TF: I agree that more CO2 is good for trees and plants and I welcome the boost to agriculture provided by this extra CO2. But they share the planet with other species, including us, and increased vegetation is not the only effect of climate change. Similarly, while I am very happy that we can expect fewer deaths due to cold weather, it is not the only impact climate change will have on us.
Some of the worst of the alarmists have been trying to tie every instance of extreme weather to climate change. We both know that’s nonsense. But the recent heatwave in India may well be a preview of coming attractions. If we are unable to influence the climate to prevent it from being a common occurrence, we had damn well better make sure the Indians can afford air conditioning.
Besides, global temperature is remarkably resistant to systemic change under anything like modern conditions. For the past 810,000 years, global temperature has varies by less than 3.5 K either side of the long-run mean – about the same variance as that which the average house thermostat permits. Yet huge orbital, asteroidal, supervolcanic and other forcings occurred throughout the period. This formidable thermostasis suggests that the climate may well be rather insensitive to any forcings:”
TF: If, as we all hope, sensitivity proves to be low, than we may need to shove the climate to change it, rather than just providing a gentle nudge. But Viscount Monckton, we quite possibly will double our emissions over the next few decades.

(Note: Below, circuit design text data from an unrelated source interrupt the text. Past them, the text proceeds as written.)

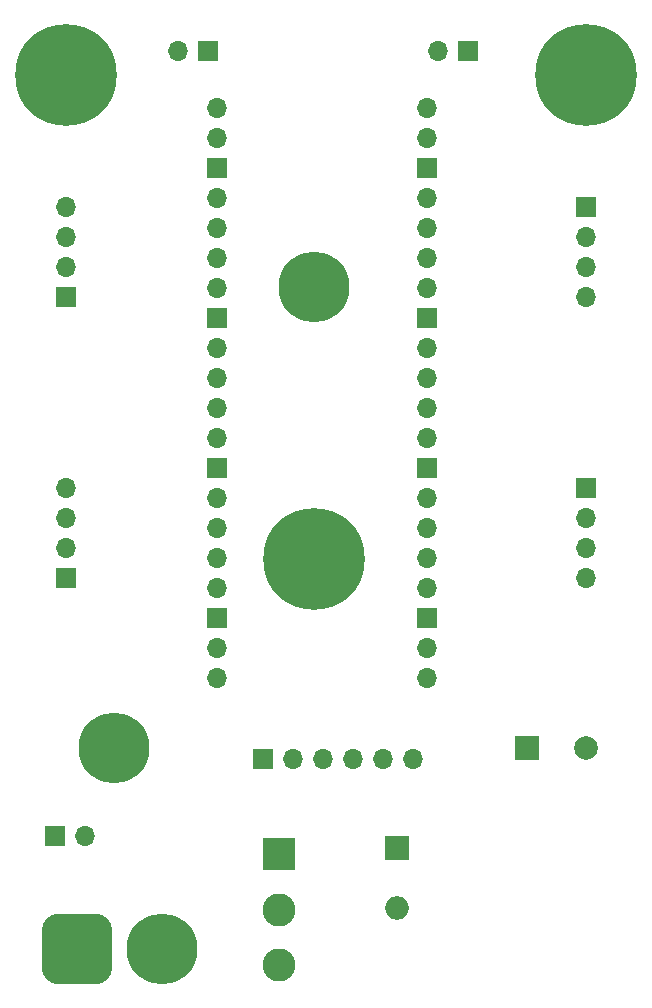
<source format=gbr>
%TF.GenerationSoftware,KiCad,Pcbnew,(6.0.7)*%
%TF.CreationDate,2022-11-23T18:30:17-05:00*%
%TF.ProjectId,Team5_Coaster,5465616d-355f-4436-9f61-737465722e6b,rev?*%
%TF.SameCoordinates,Original*%
%TF.FileFunction,Soldermask,Bot*%
%TF.FilePolarity,Negative*%
%FSLAX46Y46*%
G04 Gerber Fmt 4.6, Leading zero omitted, Abs format (unit mm)*
G04 Created by KiCad (PCBNEW (6.0.7)) date 2022-11-23 18:30:17*
%MOMM*%
%LPD*%
G01*
G04 APERTURE LIST*
G04 Aperture macros list*
%AMRoundRect*
0 Rectangle with rounded corners*
0 $1 Rounding radius*
0 $2 $3 $4 $5 $6 $7 $8 $9 X,Y pos of 4 corners*
0 Add a 4 corners polygon primitive as box body*
4,1,4,$2,$3,$4,$5,$6,$7,$8,$9,$2,$3,0*
0 Add four circle primitives for the rounded corners*
1,1,$1+$1,$2,$3*
1,1,$1+$1,$4,$5*
1,1,$1+$1,$6,$7*
1,1,$1+$1,$8,$9*
0 Add four rect primitives between the rounded corners*
20,1,$1+$1,$2,$3,$4,$5,0*
20,1,$1+$1,$4,$5,$6,$7,0*
20,1,$1+$1,$6,$7,$8,$9,0*
20,1,$1+$1,$8,$9,$2,$3,0*%
G04 Aperture macros list end*
%ADD10R,1.700000X1.700000*%
%ADD11O,1.700000X1.700000*%
%ADD12C,0.900000*%
%ADD13C,8.600000*%
%ADD14R,2.794000X2.794000*%
%ADD15C,2.794000*%
%ADD16R,2.000000X2.000000*%
%ADD17O,2.000000X2.000000*%
%ADD18C,2.000000*%
%ADD19C,6.000000*%
%ADD20RoundRect,1.500000X-1.500000X-1.500000X1.500000X-1.500000X1.500000X1.500000X-1.500000X1.500000X0*%
G04 APERTURE END LIST*
D10*
%TO.C,J6*%
X102000000Y-120500000D03*
D11*
X104540000Y-120500000D03*
%TD*%
D10*
%TO.C,RF1*%
X147000000Y-67200000D03*
D11*
X147000000Y-69740000D03*
X147000000Y-72280000D03*
X147000000Y-74820000D03*
%TD*%
D12*
%TO.C,H1*%
X124000000Y-100225000D03*
X126280419Y-99280419D03*
X124000000Y-93775000D03*
X121719581Y-99280419D03*
X120775000Y-97000000D03*
X127225000Y-97000000D03*
X121719581Y-94719581D03*
D13*
X124000000Y-97000000D03*
D12*
X126280419Y-94719581D03*
%TD*%
D14*
%TO.C,SW1*%
X121000000Y-122000000D03*
D15*
X121000000Y-126699000D03*
X121000000Y-131398000D03*
%TD*%
D10*
%TO.C,J13*%
X115000000Y-54000000D03*
D11*
X112460000Y-54000000D03*
%TD*%
D10*
%TO.C,J4*%
X137000000Y-54000000D03*
D11*
X134460000Y-54000000D03*
%TD*%
D16*
%TO.C,D1*%
X131000000Y-121460000D03*
D17*
X131000000Y-126540000D03*
%TD*%
D12*
%TO.C,H4*%
X143775000Y-56000000D03*
X149280419Y-53719581D03*
X149280419Y-58280419D03*
X147000000Y-59225000D03*
X144719581Y-58280419D03*
D13*
X147000000Y-56000000D03*
D12*
X150225000Y-56000000D03*
X144719581Y-53719581D03*
X147000000Y-52775000D03*
%TD*%
D16*
%TO.C,C1*%
X142000000Y-113000000D03*
D18*
X147000000Y-113000000D03*
%TD*%
D19*
%TO.C,J5*%
X124000000Y-74000000D03*
%TD*%
D10*
%TO.C,J2*%
X119675000Y-113975000D03*
D11*
X122215000Y-113975000D03*
X124755000Y-113975000D03*
X127295000Y-113975000D03*
X129835000Y-113975000D03*
X132375000Y-113975000D03*
%TD*%
D20*
%TO.C,J1*%
X103900000Y-130000000D03*
D19*
X111100000Y-130000000D03*
%TD*%
D12*
%TO.C,H3*%
X105280419Y-53719581D03*
X103000000Y-59225000D03*
X105280419Y-58280419D03*
X100719581Y-53719581D03*
X99775000Y-56000000D03*
D13*
X103000000Y-56000000D03*
D12*
X100719581Y-58280419D03*
X103000000Y-52775000D03*
X106225000Y-56000000D03*
%TD*%
D10*
%TO.C,LB1*%
X103000000Y-98620000D03*
D11*
X103000000Y-96080000D03*
X103000000Y-93540000D03*
X103000000Y-91000000D03*
%TD*%
D10*
%TO.C,LF1*%
X103000000Y-74800000D03*
D11*
X103000000Y-72260000D03*
X103000000Y-69720000D03*
X103000000Y-67180000D03*
%TD*%
D19*
%TO.C,J3*%
X107000000Y-113000000D03*
%TD*%
D10*
%TO.C,RB1*%
X147000000Y-91000000D03*
D11*
X147000000Y-93540000D03*
X147000000Y-96080000D03*
X147000000Y-98620000D03*
%TD*%
%TO.C,U1*%
X115745000Y-58855000D03*
X115745000Y-61395000D03*
D10*
X115745000Y-63935000D03*
D11*
X115745000Y-66475000D03*
X115745000Y-69015000D03*
X115745000Y-71555000D03*
X115745000Y-74095000D03*
D10*
X115745000Y-76635000D03*
D11*
X115745000Y-79175000D03*
X115745000Y-81715000D03*
X115745000Y-84255000D03*
X115745000Y-86795000D03*
D10*
X115745000Y-89335000D03*
D11*
X115745000Y-91875000D03*
X115745000Y-94415000D03*
X115745000Y-96955000D03*
X115745000Y-99495000D03*
D10*
X115745000Y-102035000D03*
D11*
X115745000Y-104575000D03*
X115745000Y-107115000D03*
X133525000Y-107115000D03*
X133525000Y-104575000D03*
D10*
X133525000Y-102035000D03*
D11*
X133525000Y-99495000D03*
X133525000Y-96955000D03*
X133525000Y-94415000D03*
X133525000Y-91875000D03*
D10*
X133525000Y-89335000D03*
D11*
X133525000Y-86795000D03*
X133525000Y-84255000D03*
X133525000Y-81715000D03*
X133525000Y-79175000D03*
D10*
X133525000Y-76635000D03*
D11*
X133525000Y-74095000D03*
X133525000Y-71555000D03*
X133525000Y-69015000D03*
X133525000Y-66475000D03*
D10*
X133525000Y-63935000D03*
D11*
X133525000Y-61395000D03*
X133525000Y-58855000D03*
%TD*%
M02*

</source>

That may well serve as a shove, not a nudge.
“Any survey of mere opinion on a scientific question is intrinsically of little scientific value, in that consensus has no place in the scientific mattered. It mattered not that once everyone thought the Earth was flat: like it or not, it is an oblate spheroid. It mattered not that for 300 years everyone thought Newton’s celestial mechanics the last word, until a patent-clerk third class, in a non-peer-reviewed paper, demonstrated otherwise. Likewise, it matters not what the established scientific community, and still less the governing class, thinks is true. What matters is what is objectively speaking true.

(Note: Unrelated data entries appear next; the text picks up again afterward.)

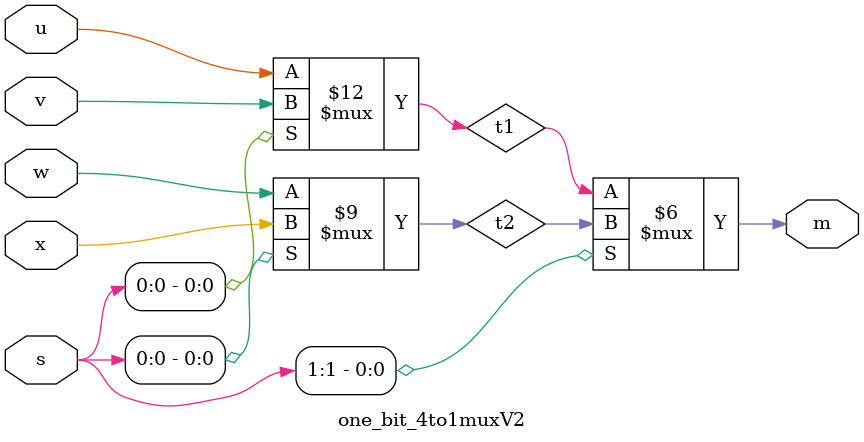
<source format=v>
module one_bit_4to1muxV2 (s,u,v,w,x,m);
 
	input[1:0] s;
	input u,v,w,x;
	output reg m;
	
	reg t1, t2;
	
	always @(u,v,w,x,s[0]) begin
		if (s[0] == 1'b1) begin//complete)
			t1 <= v; //complete;
			t2 <= x;
		end else begin
			t1 <= u;//complete;
			t2 <= w;
		end
	end
 
 	//complete other always blocks
	always @(s[1], t1, t2) begin
		if (s[1] == 1'b1) begin
			m <= t2;
		end else begin
			m <= t1;
		end
	end
endmodule

</source>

TF: The scientists may be wrong about climate change in some respects. But if you look back at the statements where you remark they are trivially true, it doesn’t seem as though you think they are wrong. It doesn’t seem that you think a patent clerk will emerge from his office clutching a paper that disproves the greenhouse effect or that we will discover the Arctic has been cooling in recent decades. So why bring in these examples?
Notice that the quantitative information supplied here is typical of the sceptical scientific researcher: it is information taken from observations and measurements and experiments.
TF: Yes, most of them provided to us by the climate scientists that you really don’t want to listen to. As you inadvertently note, they have continuously re-evaluated their hypotheses when new data showed it was appropriate. And yet the very large majority of experienced climate scientists are worried about what the impacts will be of human-caused climate change.
Those who say there is a problem with our influence on the climate can only assert that there is a problem by making predictions. Insofar as some of those predictions were made long enough ago to be compared with outturn, it will be seen that they have fallen relentlessly on the side of exaggeration. Empirically speaking, then, the skeptics have been proven right – so far.”
TF: They have been often wrong. They may be wrong now. But the Arctic has warmed by 2C over the past decades and sea ice in the region has diminished dramatically. There have been other successes in predicting the impacts of climate change but if that were the only one it would be worth our time and effort to investigate.